- [Text passage]:
------------
A new study has demonstrated that asthma inhalers that use sensors could contribute to better management of the condition and improved quality of life.
Northwestern University, Ann & Robert H. Lurie Children’s Hospital of Chicago, and UnitedHealth Group have collaborated on the trialling of electronic monitoring for asthma, which they say should be considered for use by primary care, allergy, and pulmonary care providers.
The Northwestern and Lurie Children’s study has been published in the journal Pediatrics.
Improving medication adherence
The researchers say that using sensor-based inhalers in healthcare providers’ clinical workflows may help improve medication adherence and support children with asthma and their families to manage their condition more effectively, as well as improving quality of life for care givers.
The inhalers use Bluetooth sensors that attach to the inhaler to detect medication use, feeding back the data to physicians. The researchers say this innovation of inhalers can proactively detect worsening of asthma symptoms, enabling physicians to intervene rapidly if patients become critically ill.
------------
Collected data lines:
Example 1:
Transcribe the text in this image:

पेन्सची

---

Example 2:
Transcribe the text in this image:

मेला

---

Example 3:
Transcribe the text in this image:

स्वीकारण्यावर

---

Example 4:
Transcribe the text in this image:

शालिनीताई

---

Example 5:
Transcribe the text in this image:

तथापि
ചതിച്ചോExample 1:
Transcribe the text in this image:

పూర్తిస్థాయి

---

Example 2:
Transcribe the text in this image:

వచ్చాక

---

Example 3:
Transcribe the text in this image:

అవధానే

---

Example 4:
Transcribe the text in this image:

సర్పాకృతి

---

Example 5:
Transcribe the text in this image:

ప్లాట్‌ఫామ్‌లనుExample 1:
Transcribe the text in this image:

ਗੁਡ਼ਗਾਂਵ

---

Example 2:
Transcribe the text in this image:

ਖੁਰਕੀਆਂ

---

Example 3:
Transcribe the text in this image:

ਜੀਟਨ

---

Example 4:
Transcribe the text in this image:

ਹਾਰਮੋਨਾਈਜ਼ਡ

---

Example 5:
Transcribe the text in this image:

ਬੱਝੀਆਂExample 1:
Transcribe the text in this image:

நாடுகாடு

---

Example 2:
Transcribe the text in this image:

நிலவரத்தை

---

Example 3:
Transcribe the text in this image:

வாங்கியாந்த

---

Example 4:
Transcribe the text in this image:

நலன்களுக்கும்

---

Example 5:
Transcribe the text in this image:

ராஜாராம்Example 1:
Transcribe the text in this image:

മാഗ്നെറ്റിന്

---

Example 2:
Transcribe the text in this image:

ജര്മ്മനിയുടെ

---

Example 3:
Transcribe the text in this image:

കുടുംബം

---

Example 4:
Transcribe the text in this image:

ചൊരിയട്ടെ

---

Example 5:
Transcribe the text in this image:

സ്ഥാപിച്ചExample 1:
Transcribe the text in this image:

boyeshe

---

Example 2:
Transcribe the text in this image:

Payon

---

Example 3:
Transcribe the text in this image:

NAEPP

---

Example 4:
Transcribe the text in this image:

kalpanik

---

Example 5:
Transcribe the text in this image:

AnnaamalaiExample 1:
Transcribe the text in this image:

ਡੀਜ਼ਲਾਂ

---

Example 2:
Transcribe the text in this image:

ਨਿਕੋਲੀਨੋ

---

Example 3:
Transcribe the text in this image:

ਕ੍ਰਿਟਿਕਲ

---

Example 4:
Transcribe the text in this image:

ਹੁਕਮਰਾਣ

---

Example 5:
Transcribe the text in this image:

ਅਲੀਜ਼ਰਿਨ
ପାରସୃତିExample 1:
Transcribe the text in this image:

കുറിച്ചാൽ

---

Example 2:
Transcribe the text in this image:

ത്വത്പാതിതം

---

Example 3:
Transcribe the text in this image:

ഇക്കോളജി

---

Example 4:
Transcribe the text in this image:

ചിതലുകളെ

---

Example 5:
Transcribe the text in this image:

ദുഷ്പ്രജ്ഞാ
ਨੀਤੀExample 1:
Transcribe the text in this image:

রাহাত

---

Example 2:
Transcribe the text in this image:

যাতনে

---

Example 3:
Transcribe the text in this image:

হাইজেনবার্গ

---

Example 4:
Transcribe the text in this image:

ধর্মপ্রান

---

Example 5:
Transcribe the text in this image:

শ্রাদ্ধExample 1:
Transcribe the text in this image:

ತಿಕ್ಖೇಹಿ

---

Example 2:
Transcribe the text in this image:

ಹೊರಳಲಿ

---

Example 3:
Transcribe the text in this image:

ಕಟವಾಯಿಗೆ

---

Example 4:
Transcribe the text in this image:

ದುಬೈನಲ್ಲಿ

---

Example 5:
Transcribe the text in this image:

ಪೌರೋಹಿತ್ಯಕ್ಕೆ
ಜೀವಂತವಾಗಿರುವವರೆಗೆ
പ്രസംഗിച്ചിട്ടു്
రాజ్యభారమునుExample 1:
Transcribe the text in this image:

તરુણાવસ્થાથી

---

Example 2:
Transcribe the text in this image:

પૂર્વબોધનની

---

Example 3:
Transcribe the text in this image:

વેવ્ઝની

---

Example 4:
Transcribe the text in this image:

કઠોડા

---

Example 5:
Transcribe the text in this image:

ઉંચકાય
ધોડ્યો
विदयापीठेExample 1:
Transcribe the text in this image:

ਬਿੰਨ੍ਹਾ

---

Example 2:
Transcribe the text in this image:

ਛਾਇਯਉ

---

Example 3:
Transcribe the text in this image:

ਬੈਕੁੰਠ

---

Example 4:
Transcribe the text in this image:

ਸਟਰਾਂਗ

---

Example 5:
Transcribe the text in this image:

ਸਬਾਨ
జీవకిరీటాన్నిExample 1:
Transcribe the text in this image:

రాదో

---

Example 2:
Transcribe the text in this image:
------------
- [Task item]:
From the passage on sensor-based asthma inhalers, write out the words starting with "Improving medication adherence" and going on through "become critically ill.".

- [Response to the exercise]:
Improving medication adherence
The researchers say that using sensor-based inhalers in healthcare providers’ clinical workflows may help improve medication adherence and support children with asthma and their families to manage their condition more effectively, as well as improving quality of life for care givers.
The inhalers use Bluetooth sensors that attach to the inhaler to detect medication use, feeding back the data to physicians. The researchers say this innovation of inhalers can proactively detect worsening of asthma symptoms, enabling physicians to intervene rapidly if patients become critically ill.